I tried to think of something else to say but I couldn’t. “Yes,” I said, a little less sure of myself all of a sudden.

  I thought she was going to lash out at me, maybe threaten to say something to my mother. But that’s when Ma called me from the kitchen. “Floey! Come help me, please!”

  Aunt Sarah kept glaring at me. “You better go, then,” she said.

  So I left.

  For the rest of the day, she and I pretended the whole thing had never happened.

  Lillian and Helmut came home later that night, exhausted and happy. Lillian screamed with laughter when she saw my new hair. “What happened to you, Floey? You look like a big purple cabbage!”

  Personally, I’d had enough with the vegetable comments.

  The sleeping arrangements were kind of ridiculous because we didn’t have room for everyone. But my sister insisted on sleeping at home.

  “I’m really moving away now, don’t you get it? I’m moving to New York on Monday and I’ll never ever live here ever again. Of course I don’t want to stay in a hotel! Are you kidding?”

  So Lillian and her new husband spent the first night after their honeymoon on our living room sofa. With the pillows off the back it’s kind of a deep sofa, but still I don’t think it could have been comfortable for the two of them.

  Since Aunt Sarah and my cousins were flying home Saturday night, my mother prepared a truckload of food. Saturday would be the only remaining time we would all be together, so she wanted to have a picnic.
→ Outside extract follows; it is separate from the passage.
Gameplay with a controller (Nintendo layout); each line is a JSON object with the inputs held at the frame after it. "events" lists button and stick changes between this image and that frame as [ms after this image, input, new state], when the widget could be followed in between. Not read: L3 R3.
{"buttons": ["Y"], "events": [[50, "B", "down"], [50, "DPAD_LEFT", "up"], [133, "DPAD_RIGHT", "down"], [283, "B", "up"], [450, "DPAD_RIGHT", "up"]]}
  Saturday morning, I got up later than everyone else. Aunt Sarah was already packing Richard’s stuff, Helmut was relaxing in the yard and Lillian was glued to the bathroom mirror, getting ready to present herself. As far as I knew, she hadn’t actually phoned any of her friends to remind them she was back, but I knew, and she did too, that they’d be dropping by to see her today. While she brushed her hair and adjusted her makeup (she takes a looong time), I stood in the bathroom doorway and told her about my adventures: about Wen and Kim, Calvin, the Devil’s Coffeehouse, the Old Naked People, Dean Eagler, the Web site, even Wen and Azra. I didn’t tell her about Richard’s bed-wetting problem, though. I had a promise to keep.